# Work item
In the lines between the one holding "State the volume that measuring cylinder shows. Pattern: 1.4" and the one holding "Reads: 9.2 mL", inclusive, replace "measuring cylinder" with "graduated cylinder". Reproduce only those lines, with everything else left unchanged.

(Supplied material Opens)

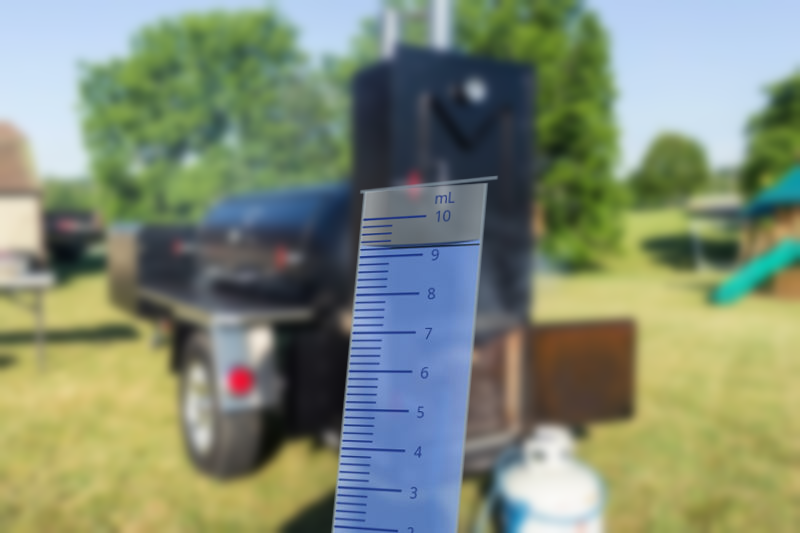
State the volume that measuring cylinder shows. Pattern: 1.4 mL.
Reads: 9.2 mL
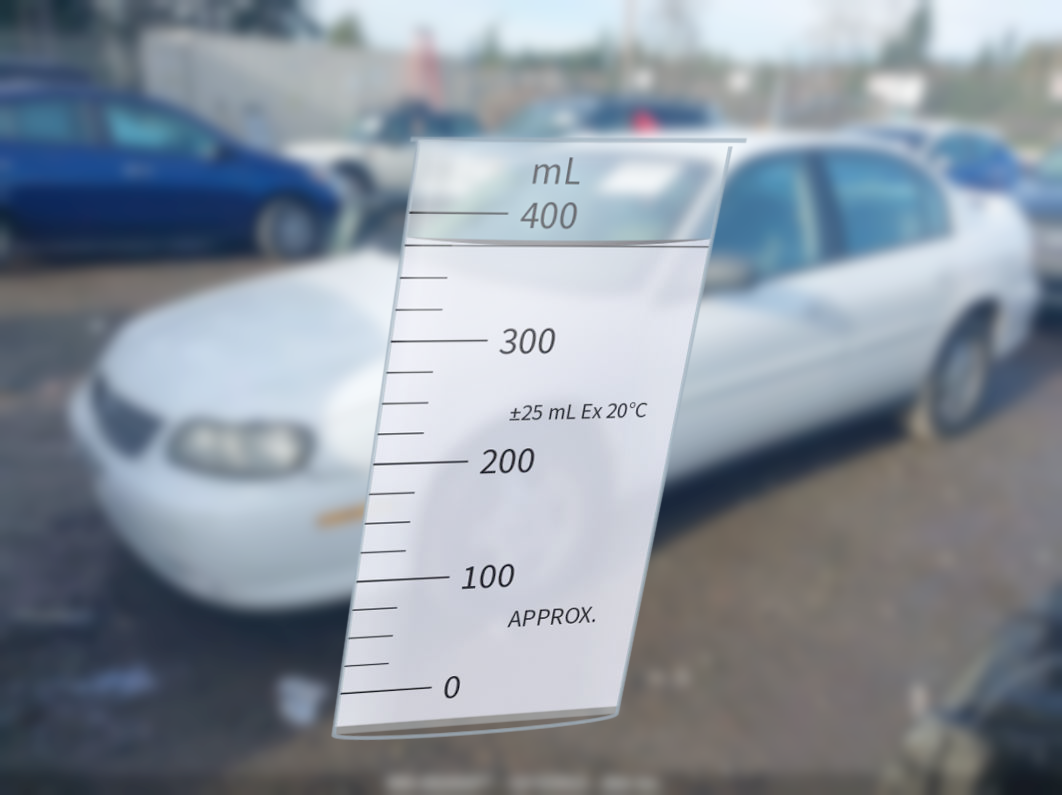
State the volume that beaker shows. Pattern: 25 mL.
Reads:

(Supplied material Closes)
(Supplied material Opens)

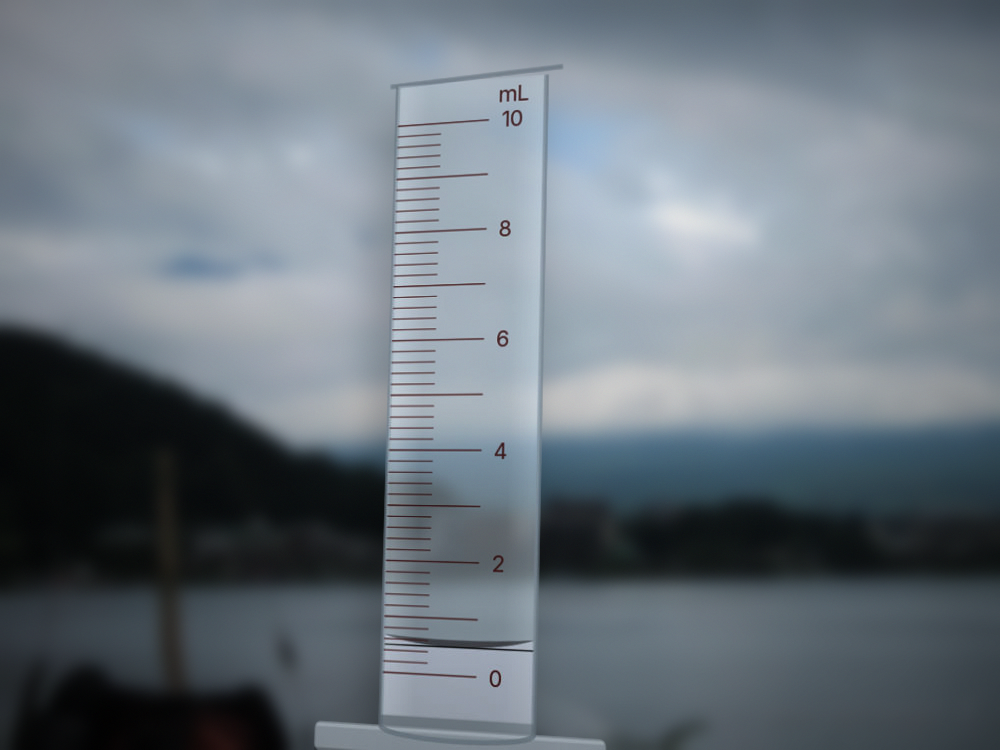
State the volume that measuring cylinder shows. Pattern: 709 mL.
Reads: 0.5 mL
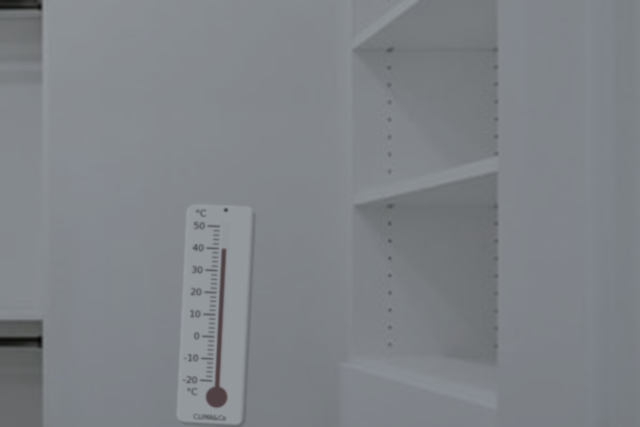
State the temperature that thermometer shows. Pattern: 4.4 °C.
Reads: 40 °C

(Supplied material Closes)

# Response below
State the volume that graduated cylinder shows. Pattern: 1.4 mL.
Reads: 9.2 mL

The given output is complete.